You’ll also want to help support a healthy skin barrier as best as you can. Dr. Schaffran explains, the outermost layer of skin, which is made up of ceramides and fatty acids, plays an important role in protecting your skin from irritants and bacteria. This layer weakens as we age, so it’s essential to apply a lightweight, oil-free moisturizer to keep your skin healthy.
When it comes to keeping your mask clean, most mask materials will likely build up bacteria the same. If you want to try some different options, Dr. Schaffran suggests opting for a silk mask for acne-prone skin or a disposable mask or surgical mask for a fresh mask every time you head out the door. Be aware that a thinner or lighter fabric mask offers more breathability, meaning protection against viruses may be poorer, notes Dr. Richmond.
If you choose to wear a cloth mask, Dr. Schaffran suggests giving it a wash every one to two days, depending on how often you’re wearing the mask. And of course, if you can safely take a break from wearing a mask, this helps let your skin breathe better, Dr. Richmond says.
When it comes to recurring acne, it’s best to work with your dermatologist to determine the best treatment for acne that works for you. Dr. Richmond says some possible treatment options include:
- Topical or oral retinoids
- Topical or oral antibiotics
- Hormonal management
- Alpha and beta hydroxy acids
- Chemical peels and facials
- Benzoyl peroxide
- Azelaic acid
- Laser and light treatments
If you’re worried about over-drying skin, you may want to skip retinol and benzoyl peroxide products, which tend to dry out the skin and may be too harsh for a bad mask-related acne breakout, Dr. Schaffran says. She recommends using gentle, non-irritating products that work to rehydrate skin. Ingredients like squalane and hyaluronic acid can tackle breakouts without overdrying skin.

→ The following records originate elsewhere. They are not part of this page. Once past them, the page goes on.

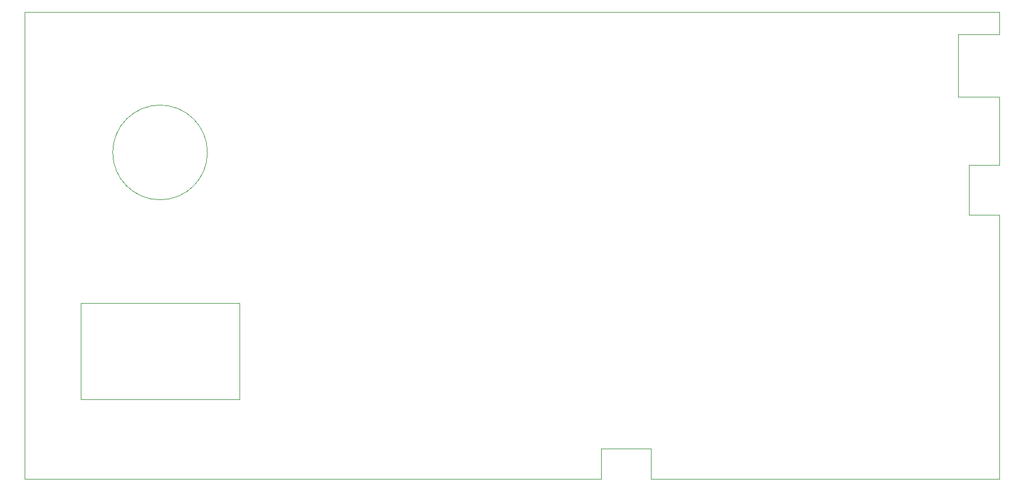
<source format=gko>
%TF.GenerationSoftware,KiCad,Pcbnew,7.0.6-7.0.6~ubuntu22.04.1*%
%TF.CreationDate,2023-08-07T17:22:59+03:00*%
%TF.ProjectId,xray-v2,78726179-2d76-4322-9e6b-696361645f70,rev?*%
%TF.SameCoordinates,Original*%
%TF.FileFunction,Profile,NP*%
%FSLAX46Y46*%
G04 Gerber Fmt 4.6, Leading zero omitted, Abs format (unit mm)*
G04 Created by KiCad (PCBNEW 7.0.6-7.0.6~ubuntu22.04.1) date 2023-08-07 17:22:59*
%MOMM*%
%LPD*%
G01*
G04 APERTURE LIST*
%TA.AperFunction,Profile*%
%ADD10C,0.100000*%
%TD*%
%TA.AperFunction,Profile*%
%ADD11C,0.120000*%
%TD*%
G04 APERTURE END LIST*
D10*
X100000000Y-65500000D02*
X244020000Y-65500000D01*
X194850497Y-134495000D02*
X244020000Y-134500000D01*
X244020000Y-134500000D02*
X244020000Y-97725000D01*
X100000000Y-134500000D02*
X100000000Y-65500000D01*
X244020000Y-67000000D02*
X244020000Y-65500000D01*
X244020000Y-85825000D02*
X244020000Y-79600000D01*
X182950497Y-134495000D02*
X100000000Y-134500000D01*
D11*
%TO.C,J5*%
X185200497Y-129995000D02*
X185200497Y-134495000D01*
X185200497Y-129995000D02*
X192550497Y-129995000D01*
X185200497Y-134495000D02*
X182950497Y-134495000D01*
X192550497Y-129995000D02*
X192550497Y-134495000D01*
X192550497Y-134495000D02*
X194850497Y-134495000D01*
%TO.C,J3*%
X237920000Y-78000000D02*
X244020000Y-78000000D01*
X244020000Y-78000000D02*
X244020000Y-79600000D01*
X237920000Y-68800000D02*
X237920000Y-78000000D01*
X244020000Y-68800000D02*
X237920000Y-68800000D01*
X244020000Y-67000000D02*
X244020000Y-68800000D01*
%TO.C,J1*%
X239515000Y-95475000D02*
X244015000Y-95475000D01*
X239515000Y-95475000D02*
X239515000Y-88125000D01*
X244015000Y-95475000D02*
X244015000Y-97725000D01*
X239515000Y-88125000D02*
X244015000Y-88125000D01*
X244015000Y-88125000D02*
X244015000Y-85825000D01*
%TO.C,V2*%
X108250000Y-108500000D02*
X131750000Y-108500000D01*
X108250000Y-122750000D02*
X108250000Y-108500000D01*
X131750000Y-108500000D02*
X131750000Y-122750000D01*
X131750000Y-122750000D02*
X108250000Y-122750000D01*
X127000000Y-86250000D02*
G75*
G03*
X127000000Y-86250000I-7000000J0D01*
G01*
%TD*%
M02*

</source>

In general, Dr. Rogers says don’t pick your pimples, but give your face a good wash and moisturize every night. You can use an acne product or spot treatment that works for you, but you may want to pull back on additional treatments beyond your cleanser and moisturizer for a while to give the skin the opportunity to breathe and the skin biome to heal itself, she adds.
For added support, Dr. Rogers suggests HUM Skin Squad to her patients with very dry, sensitive skin who may need an oral probiotic to bring the skin microbiome back to normal.